Améliorer l'accès, oui, mais avec un péage. C'est à cette condition, en créant plusieurs classes de patients, que Québec se décide enfin à offrir les services promis en pharmacie depuis des années. Décevant.

Le projet avait des allures d'autoroute périphérique. Une espèce de voie de contournement qui allait permettre aux patients d'arriver plus vite au but tout en réduisant la congestion dans les cliniques médicales et les urgences. Pour certains bobos ou besoins mineurs (infection urinaire, acide folique, feu sauvage, etc.), on pourrait obtenir une prescription directement du pharmacien au lieu d'aller poireauter dans une salle d'attente.

Tel un chantier asphalté, cet accès élargi a été promis et annoncé à maintes reprises.

Cette fois-ci semble être la bonne. Grâce au projet de loi déposé cette semaine, les pharmaciens pourront bientôt exiger des honoraires quand ils prescrivent un médicament pour une condition mineure connue ou ne nécessitant pas de diagnostic, et quand ils ajustent une ordonnance existante afin d'atteindre des cibles particulières (tension artérielle, glycémie, etc.). L'objectif est de rendre ces trois services accessibles en 2015.
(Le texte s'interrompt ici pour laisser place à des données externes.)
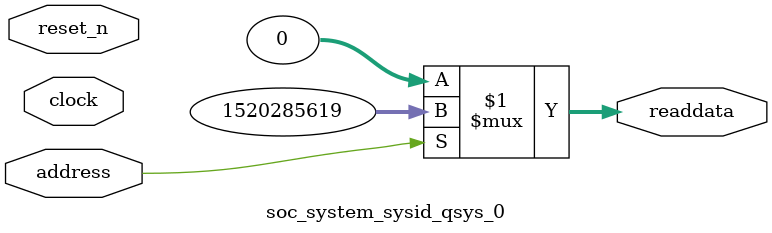
<source format=v>



// synthesis translate_off
`timescale 1ns / 1ps
// synthesis translate_on

// turn off superfluous verilog processor warnings 
// altera message_level Level1 
// altera message_off 10034 10035 10036 10037 10230 10240 10030 

module soc_system_sysid_qsys_0 (
               // inputs:
                address,
                clock,
                reset_n,

               // outputs:
                readdata
             )
;

  output  [ 31: 0] readdata;
  input            address;
  input            clock;
  input            reset_n;

  wire    [ 31: 0] readdata;
  //control_slave, which is an e_avalon_slave
  assign readdata = address ? 1520285619 : 0;

endmodule



</source>
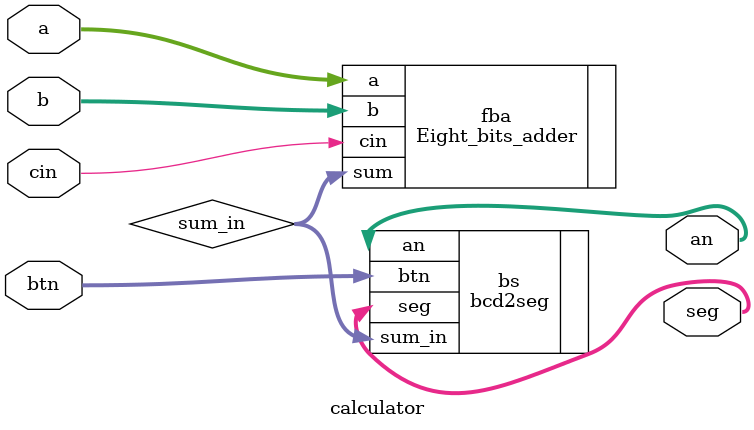
<source format=v>
module calculator(
                    input [7:0] a,
                    input [7:0] b,
                    input cin,
                    input [1:0] btn,
                    output [7:0] seg,
                    output [3:0] an
                );

    wire [8:0] sum_in;

    Eight_bits_adder fba(
                        .a(a),
                        .b(b),
                        .cin(cin),
                        .sum(sum_in)
                    );

    bcd2seg bs(
                .sum_in(sum_in),
                .btn(btn),
                .seg(seg),
                .an(an)
            );

endmodule
</source>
Et contrairement à l'habitude, les coûts de ce chantier-là semblent relativement contrôlés. Mais à quel prix ! Ce nouvel accès aux soins sera frappé d'un péage dont la facture variera selon le client.

Les Québécois couverts par le régime d'assurance médicaments public auront droit aux honoraires négociés par le gouvernement. Ils seront couverts selon la même formule que les médicaments, donc soumis à la franchise et à la coassurance payable par le patient, sauf pour certaines catégories d'assurés qui n'ont rien à débourser.
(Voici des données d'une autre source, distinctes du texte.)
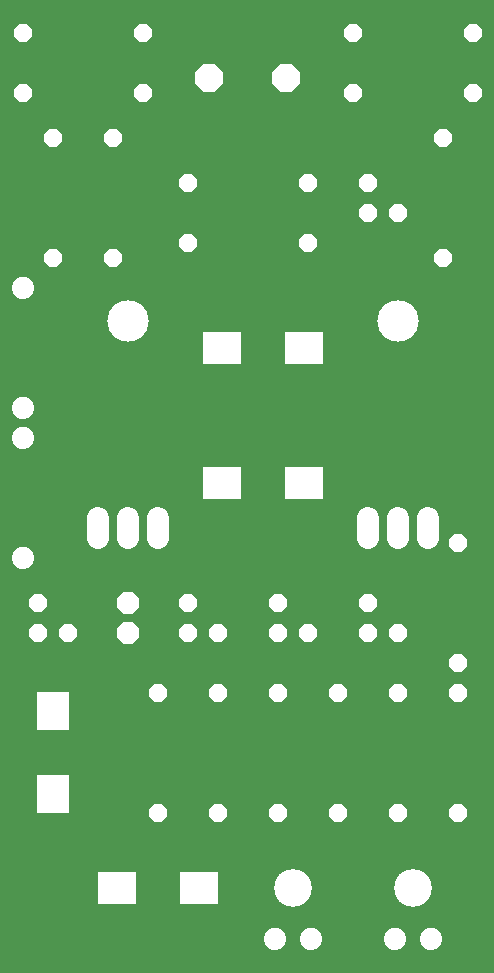
<source format=gbr>
G04 EAGLE Gerber RS-274X export*
G75*
%MOMM*%
%FSLAX34Y34*%
%LPD*%
%INSoldermask Top*%
%IPNEG*%
%AMOC8*
5,1,8,0,0,1.08239X$1,22.5*%
G01*
%ADD10R,3.203200X2.703200*%
%ADD11R,2.703200X3.203200*%
%ADD12P,1.951982X8X112.500000*%
%ADD13C,1.879600*%
%ADD14C,3.203200*%
%ADD15P,2.556822X8X22.500000*%
%ADD16C,1.879600*%
%ADD17C,3.505200*%
%ADD18P,1.649562X8X112.500000*%
%ADD19P,1.649562X8X22.500000*%
%ADD20P,1.649562X8X292.500000*%


D10*
X187400Y76200D03*
X117400Y76200D03*
X206300Y419100D03*
X276300Y419100D03*
D11*
X63500Y155500D03*
X63500Y225500D03*
D10*
X206300Y533400D03*
X276300Y533400D03*
D12*
X127000Y292100D03*
X127000Y317500D03*
D13*
X38100Y584200D03*
X38100Y482600D03*
X38100Y457200D03*
X38100Y355600D03*
X251700Y33000D03*
X281700Y33000D03*
D14*
X266700Y76200D03*
D13*
X353300Y33000D03*
X383300Y33000D03*
D14*
X368300Y76200D03*
D15*
X261112Y762000D03*
X196088Y762000D03*
D16*
X330200Y389382D02*
X330200Y372618D01*
X355600Y372618D02*
X355600Y389382D01*
X381000Y389382D02*
X381000Y372618D01*
D17*
X355600Y556260D03*
D16*
X101600Y389382D02*
X101600Y372618D01*
X127000Y372618D02*
X127000Y389382D01*
X152400Y389382D02*
X152400Y372618D01*
D17*
X127000Y556260D03*
D18*
X355600Y139700D03*
X355600Y241300D03*
D19*
X38100Y800100D03*
X139700Y800100D03*
X38100Y749300D03*
X139700Y749300D03*
D18*
X406400Y139700D03*
X406400Y241300D03*
D20*
X393700Y711200D03*
X393700Y609600D03*
D18*
X254000Y139700D03*
X254000Y241300D03*
X304800Y139700D03*
X304800Y241300D03*
D19*
X317500Y749300D03*
X419100Y749300D03*
D18*
X63500Y609600D03*
X63500Y711200D03*
D20*
X114300Y711200D03*
X114300Y609600D03*
D18*
X203200Y139700D03*
X203200Y241300D03*
X406400Y266700D03*
X406400Y368300D03*
D19*
X177800Y673100D03*
X279400Y673100D03*
X177800Y622300D03*
X279400Y622300D03*
X317500Y800100D03*
X419100Y800100D03*
D18*
X152400Y139700D03*
X152400Y241300D03*
D20*
X254000Y317500D03*
X254000Y292100D03*
X279400Y292100D03*
X177800Y317500D03*
X177800Y292100D03*
X203200Y292100D03*
X330200Y317500D03*
X330200Y292100D03*
X355600Y292100D03*
X50800Y317500D03*
X50800Y292100D03*
X76200Y292100D03*
X330200Y673100D03*
X330200Y647700D03*
X355600Y647700D03*
M02*

</source>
Pour les Québécois assurés au privé, les honoraires seront à la discrétion du pharmacien, comme c'est le cas pour le prix des médicaments. Le pourcentage remboursé sera également à la discrétion de l'assureur.

Certains ne verront pas de problème à payer pour obtenir leurs médicaments plus vite. Mais quand des élus et des ordres professionnels promettent un meilleur accès aux soins de première ligne, la population est en droit de s'attendre à ce qu'il soit universel. D'autant que ces prescriptions demeureront sans frais pour les patients qui présenteront leur carte d'assurance maladie dans une clinique ou à l'urgence. Un service, plusieurs vitesses. Ce n'est pas nouveau au Québec. Que cela se fasse à l'initiative du gouvernement, toutefois, c'est une première. Il est décevant de voir l'équipe Couillard reprendre cette formule bancale et injuste mise de l'avant par l'administration péquiste à l'été 2013.

Pendant des années, pharmaciens et ministres de la Santé se sont vantés de leur initiative sans vouloir parler de son financement. On réalise à quel point l'accès promis sera étroit. Et on se demande si on verra la couleur des quatre autres services prévus par la loi, mais que les pharmaciens n'auront pas le droit de facturer.